Nachtverkürzer

Seit neuestem lebt hier gegenüber von Frau Wirtins Pension ein Hahn* mit seinem Hühnerhaufen. Es gefällt dem Gockel, schon vor vier Uhr früh die zu dieser Zeit ganz sicher nicht sichtbare und, wenn man es ganz genau nimmt (und das tue ich um diese Zeit), noch nicht einmal recht erahnbare Sonne mit lautstarkem begeisterten Heisergekrähe zu begrüßen.

Habe anschließend viel Zeit, nachzudenken. Was, wenn Herr Hahn gar kein schlechter wäre? Was, wenn sein Krähen eine verzweifelte Anstrengung ist, dem Tag ein paar Minuten hinzuzufügen? Was, wenn er gleich mir eines nicht abkann? Den bösen kalten Winter nämlich, auf den wir uns seit gestern mit Riesenschritten schon wieder zu bewegen? Aber warum, oh Tier, so dermaßen laut zu so dermaßen früher Stunde? Hmmmm?

Man weiß es nicht. Ich komme zu keinem abschließenden Ergebnis und nochmal rumdrehen geht nicht. Es ist die Zeit, dem jungen Tag jetzt auch selbst ins Gesicht sehen.

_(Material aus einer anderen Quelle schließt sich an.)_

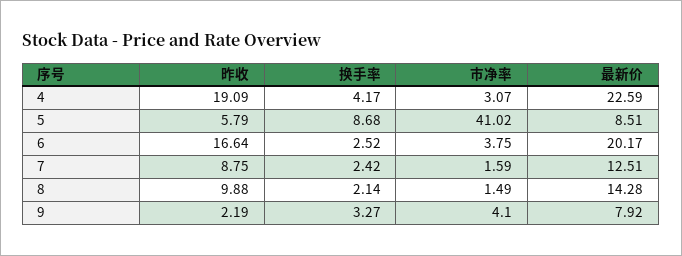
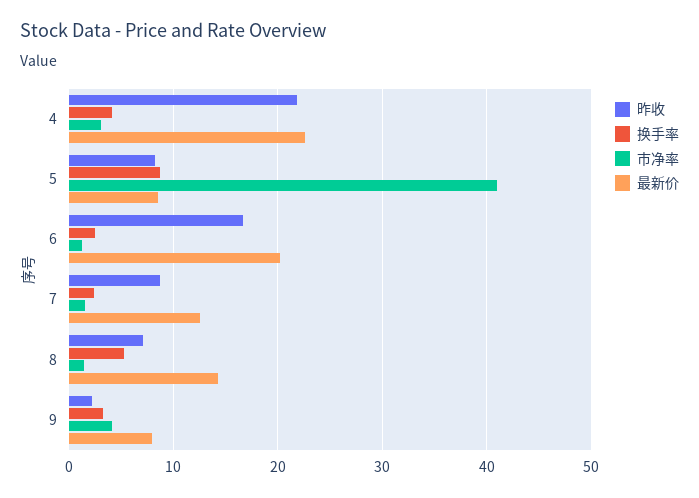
  {
    "昨收": {
-     "4": 19.09,
+     "4": 22,
-     "5": 5.79,
+     "5": 8,
      "6": 16.64,
      "7": 8.75,
-     "8": 9.88,
+     "8": 7,
      "9": 2.19
    },
    "换手率": {
      "4": 4.17,
      "5": 8.68,
      "6": 2.52,
      "7": 2.42,
-     "8": 2.14,
+     "8": 5,
      "9": 3.27
    },
    "市净率": {
      "4": 3.07,
      "5": 41.02,
-     "6": 3.75,
+     "6": 1,
      "7": 1.59,
      "8": 1.49,
      "9": 4.1
    },
    "最新价": {
      "4": 22.59,
      "5": 8.51,
      "6": 20.17,
      "7": 12.51,
      "8": 14.28,
      "9": 7.92
    }
  }

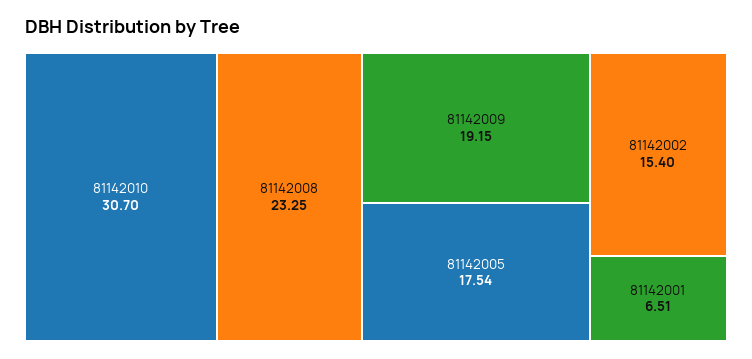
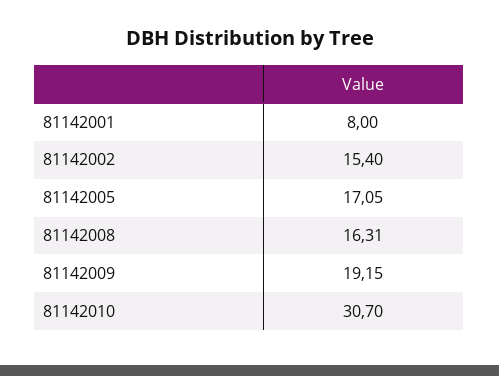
  {
    "81142010": 30.7,
-   "81142008": 23.25,
+   "81142008": 16.31,
    "81142009": 19.15,
-   "81142005": 17.54,
+   "81142005": 17.05,
    "81142002": 15.4,
-   "81142001": 6.51
+   "81142001": 8
  }

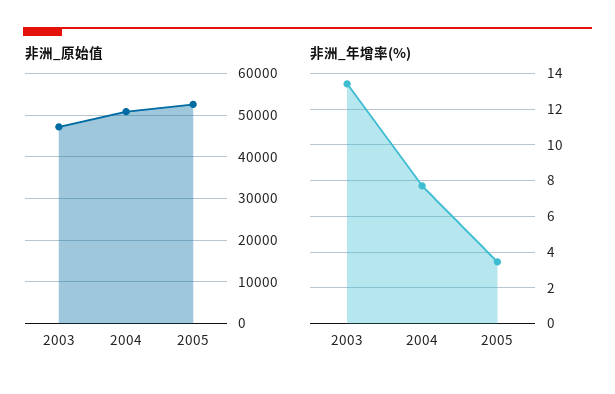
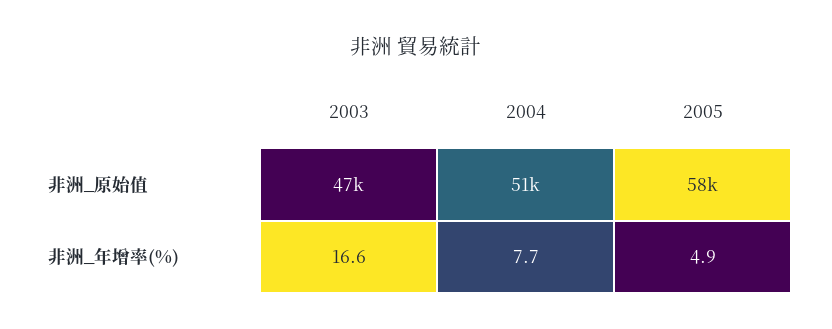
  {
    "非洲_原始值": {
      "2003": 47000,
      "2004": 51000,
-     "2005": 52000
+     "2005": 58000
    },
    "非洲_年增率(%)": {
-     "2003": 13.5,
+     "2003": 16.6,
      "2004": 7.7,
-     "2005": 3.5
+     "2005": 4.9
    }
  }

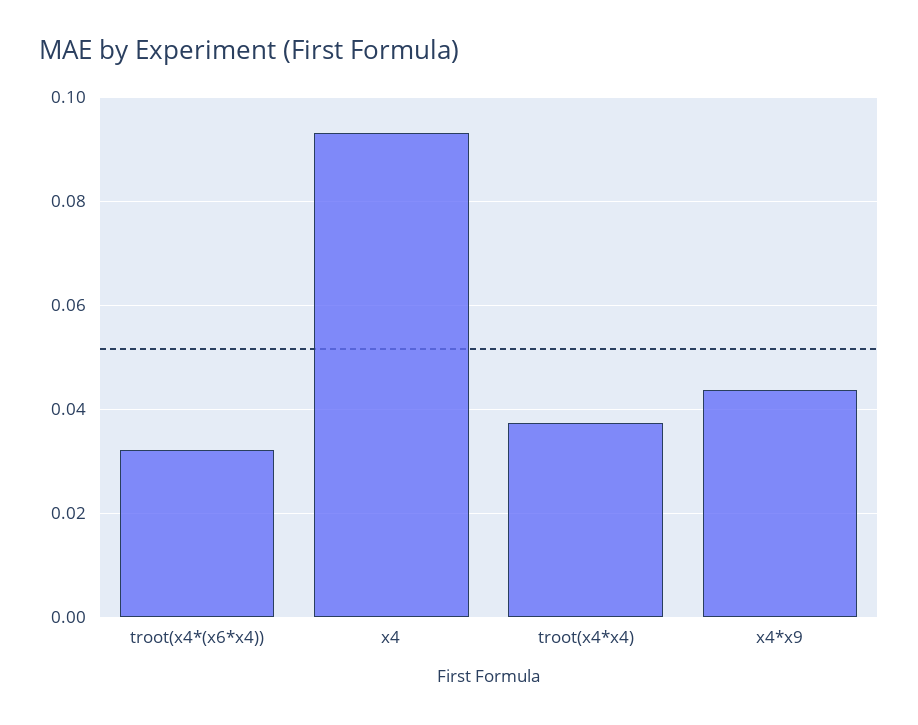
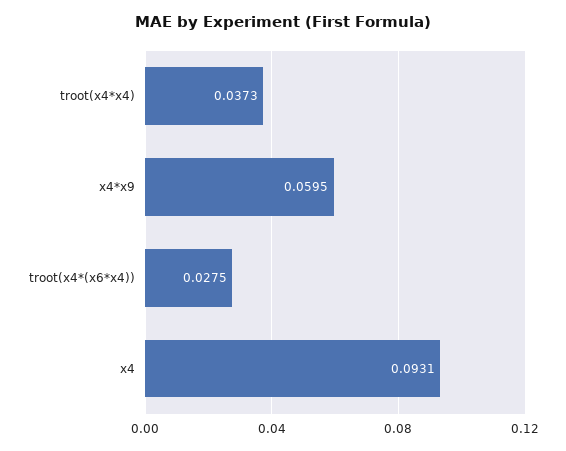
  {
-   "troot(x4*(x6*x4))": 0.032,
+   "troot(x4*(x6*x4))": 0.0275,
    "x4": 0.0931,
    "troot(x4*x4)": 0.0373,
-   "x4*x9": 0.044
+   "x4*x9": 0.0595
  }

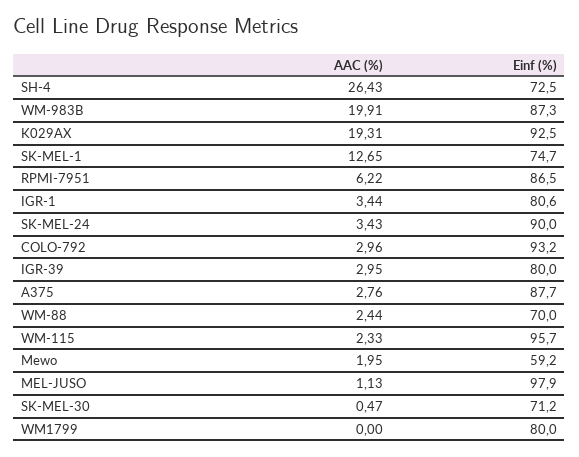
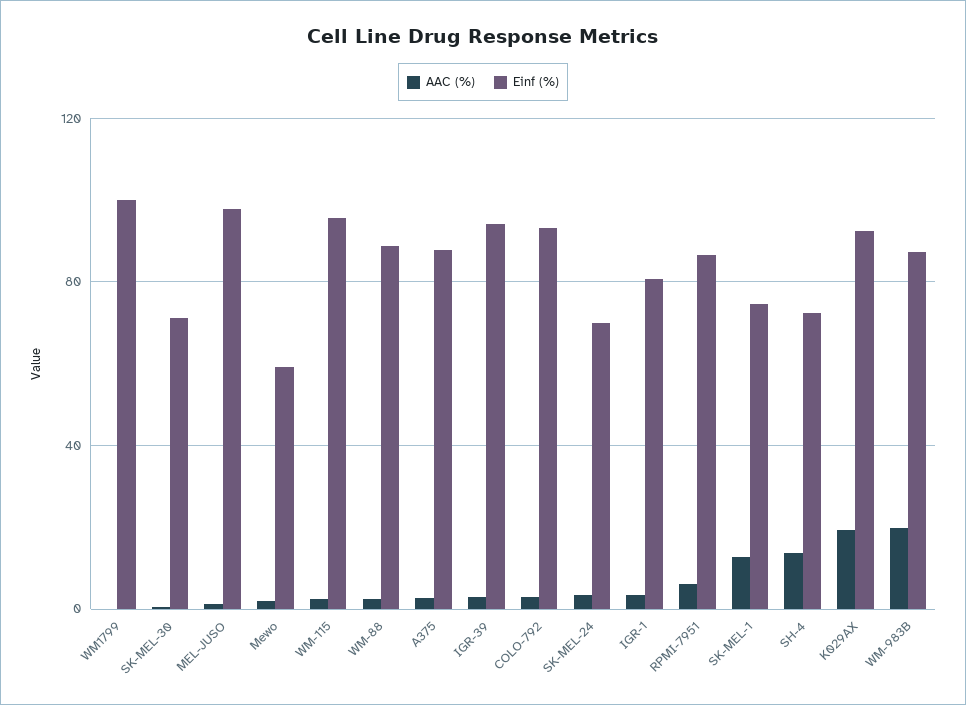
  {
    "AAC (%)": {
-     "SH-4": 26.43,
+     "SH-4": 15,
      "WM-983B": 19.91,
      "K029AX": 19.31,
      "SK-MEL-1": 12.65,
      "RPMI-7951": 6.22,
      "IGR-1": 3.44,
      "SK-MEL-24": 3.43,
      "COLO-792": 2.96,
      "IGR-39": 2.95,
      "A375": 2.76,
      "WM-88": 2.44,
      "WM-115": 2.33,
      "Mewo": 1.95,
      "MEL-JUSO": 1.13,
      "SK-MEL-30": 0.47,
      "WM1799": 0
    },
    "Einf (%)": {
      "SH-4": 72.5,
      "WM-983B": 87.3,
      "K029AX": 92.5,
      "SK-MEL-1": 74.7,
      "RPMI-7951": 86.5,
      "IGR-1": 80.6,
-     "SK-MEL-24": 90,
+     "SK-MEL-24": 70,
      "COLO-792": 93.2,
-     "IGR-39": 80,
+     "IGR-39": 95,
      "A375": 87.7,
-     "WM-88": 70,
+     "WM-88": 90,
      "WM-115": 95.7,
      "Mewo": 59.2,
      "MEL-JUSO": 97.9,
      "SK-MEL-30": 71.2,
-     "WM1799": 80
+     "WM1799": 100
    }
  }

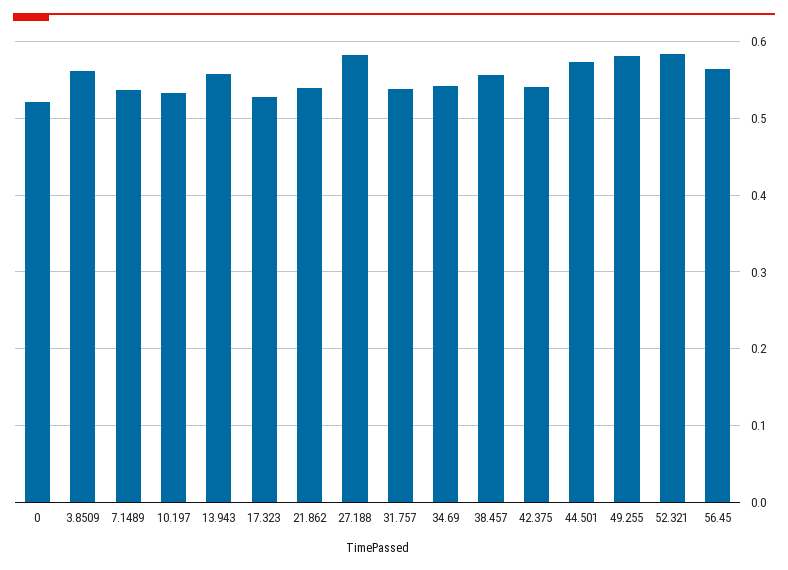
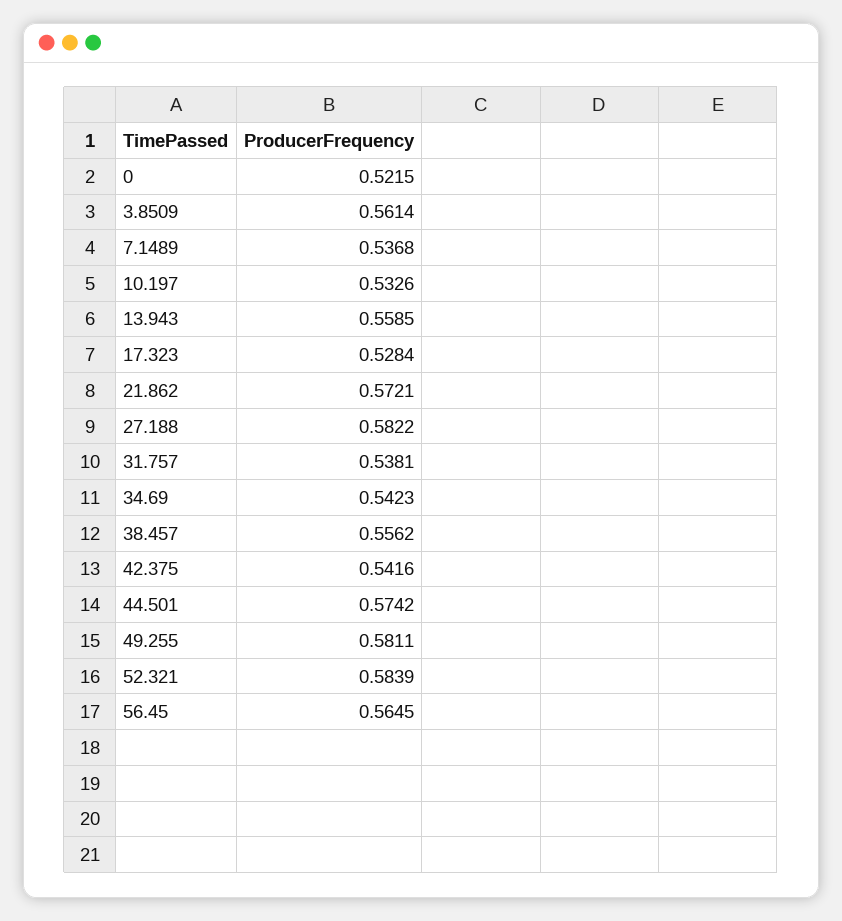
  {
    "0": 0.5215,
    "3.8509": 0.5614,
    "7.1489": 0.5368,
    "10.197": 0.5326,
    "13.943": 0.5585,
    "17.323": 0.5284,
-   "21.862": 0.54,
+   "21.862": 0.5721,
    "27.188": 0.5822,
    "31.757": 0.5381,
    "34.69": 0.5423,
    "38.457": 0.5562,
    "42.375": 0.5416,
    "44.501": 0.5742,
    "49.255": 0.5811,
    "52.321": 0.5839,
    "56.45": 0.5645
  }

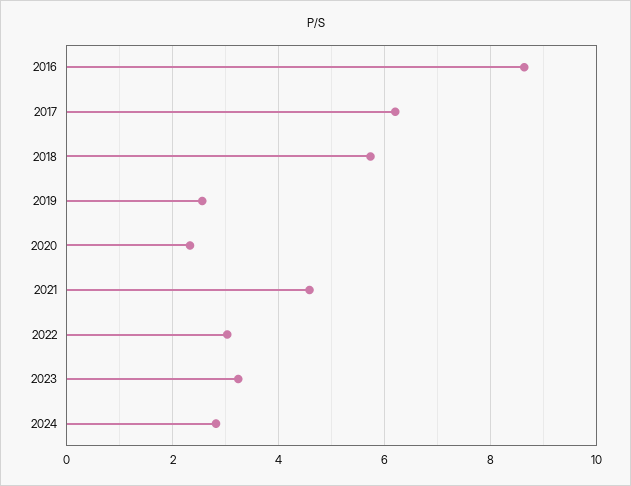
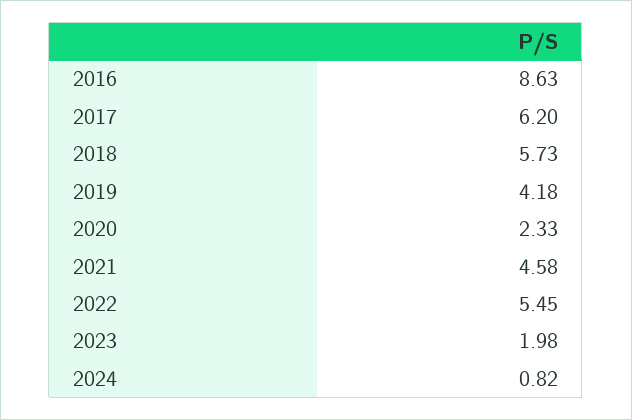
  {
    "2016": 8.63,
    "2017": 6.2,
    "2018": 5.73,
-   "2019": 2.6,
+   "2019": 4.18,
    "2020": 2.33,
    "2021": 4.58,
-   "2022": 3,
+   "2022": 5.45,
-   "2023": 3.2,
+   "2023": 1.98,
-   "2024": 2.8
+   "2024": 0.82
  }

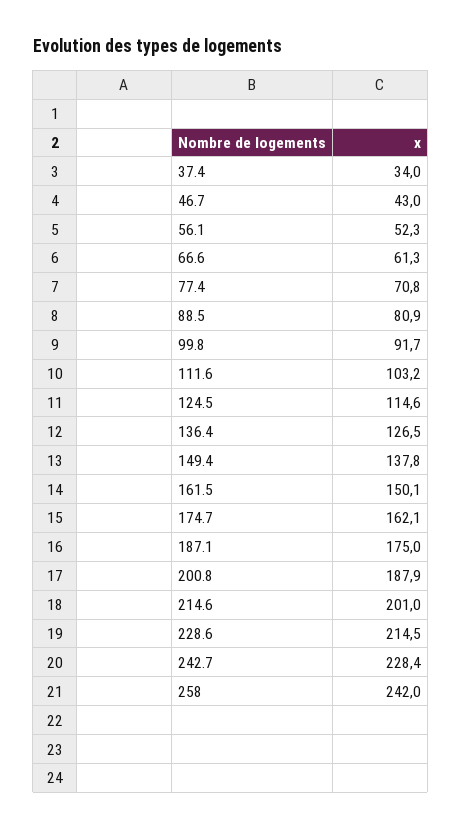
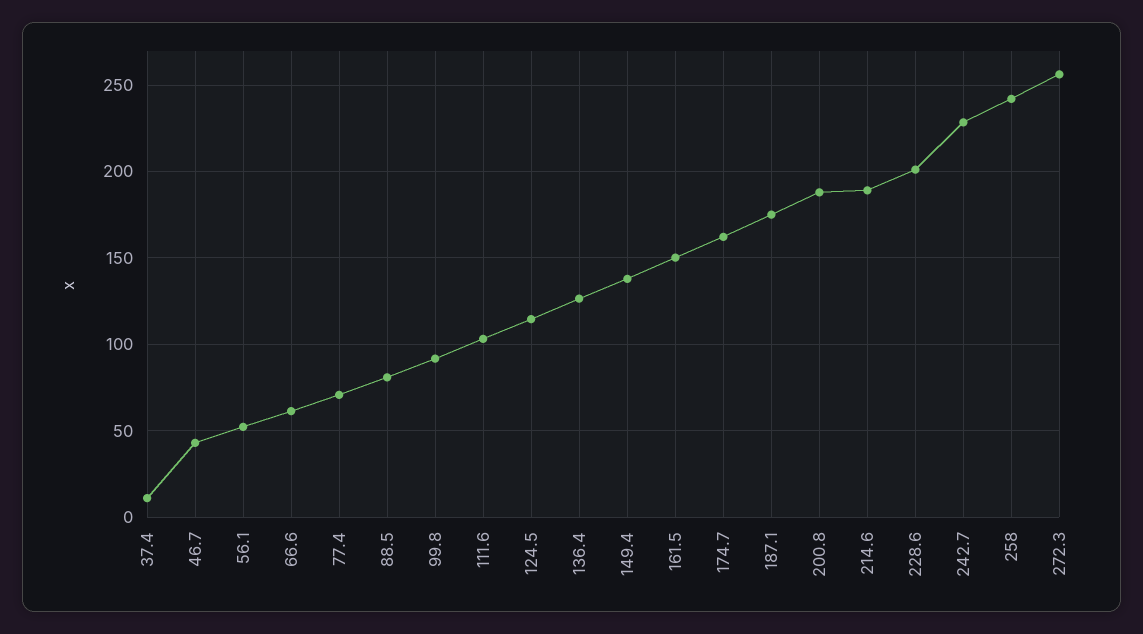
  {
-   "37.4": 34,
+   "37.4": 10,
    "46.7": 43,
    "56.1": 52.3,
    "66.6": 61.3,
    "77.4": 70.8,
    "88.5": 80.9,
    "99.8": 91.7,
    "111.6": 103.2,
    "124.5": 114.6,
    "136.4": 126.5,
    "149.4": 137.8,
    "161.5": 150.1,
    "174.7": 162.1,
    "187.1": 175,
    "200.8": 187.9,
-   "214.6": 201,
+   "214.6": 190,
-   "228.6": 214.5,
+   "228.6": 200,
    "242.7": 228.4,
-   "258": 242
+   "258": 242,
+   "272.3": 255
  }

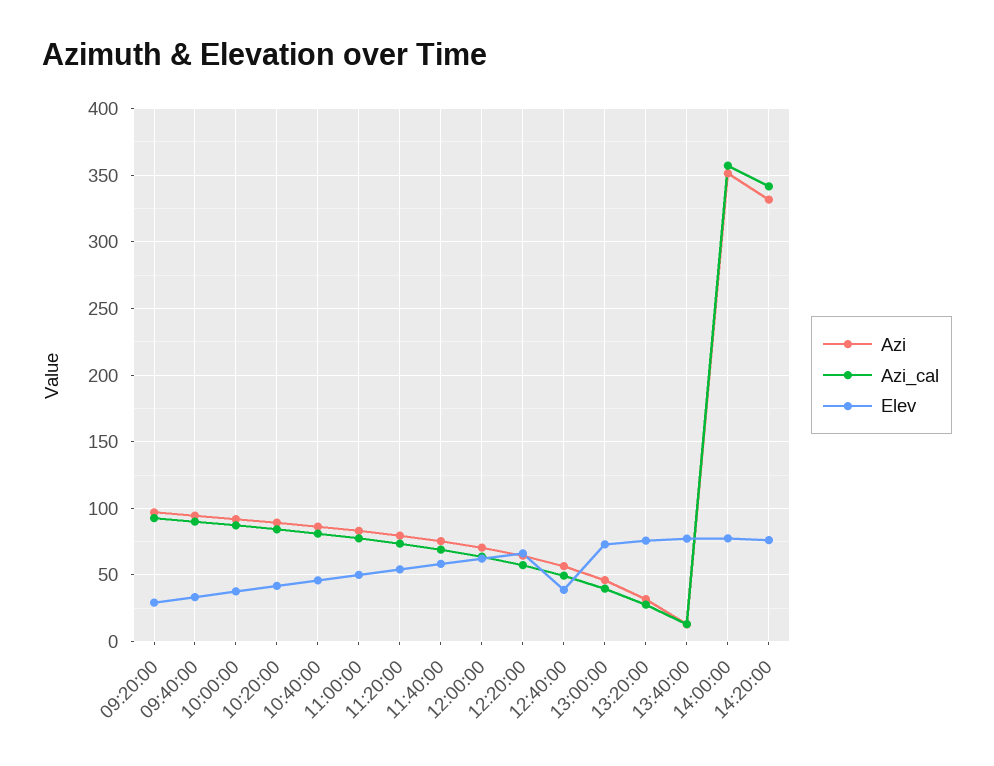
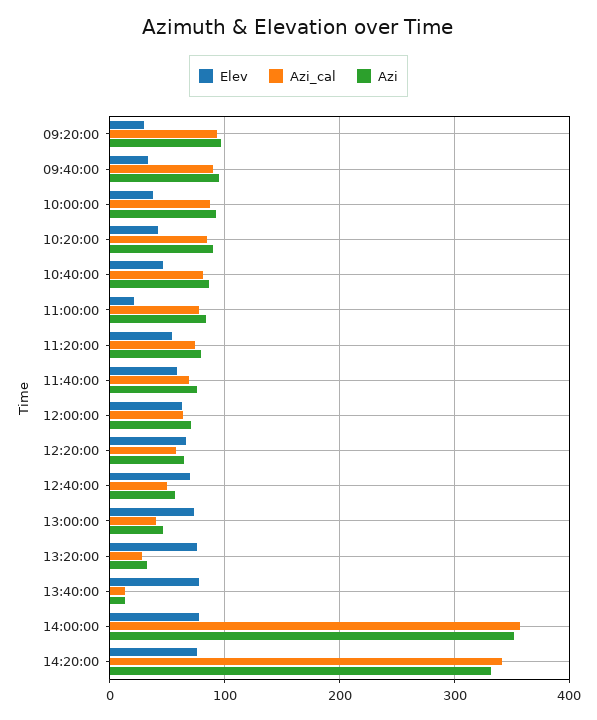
  {
    "Azi": {
      "09:20:00": 95,
      "09:40:00": 95,
      "10:00:00": 90,
      "10:20:00": 90,
      "10:40:00": 85,
      "11:00:00": 85,
      "11:20:00": 80,
      "11:40:00": 75,
      "12:00:00": 70,
      "12:20:00": 65,
      "12:40:00": 55,
      "13:00:00": 45,
      "13:20:00": 30,
      "13:40:00": 15,
      "14:00:00": 350,
      "14:20:00": 330
    },
    "Azi_cal": {
      "09:20:00": 95,
      "09:40:00": 90,
      "10:00:00": 85,
      "10:20:00": 85,
      "10:40:00": 80,
      "11:00:00": 80,
      "11:20:00": 75,
      "11:40:00": 70,
      "12:00:00": 65,
      "12:20:00": 55,
      "12:40:00": 50,
      "13:00:00": 40,
      "13:20:00": 30,
      "13:40:00": 15,
      "14:00:00": 355,
      "14:20:00": 340
    },
    "Elev": {
      "09:20:00": 30,
      "09:40:00": 35,
      "10:00:00": 40,
      "10:20:00": 40,
      "10:40:00": 45,
-     "11:00:00": 50,
+     "11:00:00": 20,
      "11:20:00": 55,
      "11:40:00": 60,
      "12:00:00": 60,
      "12:20:00": 65,
-     "12:40:00": 40,
+     "12:40:00": 70,
      "13:00:00": 75,
      "13:20:00": 75,
      "13:40:00": 75,
      "14:00:00": 75,
      "14:20:00": 75
    }
  }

* Sie habe, versichert die Frau Wirtin, schon bei der Verwaltung angerufen. Man könne da nichts machen, habe man ihr gesagt. Man lebe hier in so einer “Mischzone” und die Anwesenheit des Lärmtiers sei rechtens. Sie phantasiere allerdings inzwischen von nächtlichen Halsumdreh-Exkursionen aufs Nachbargrundstück.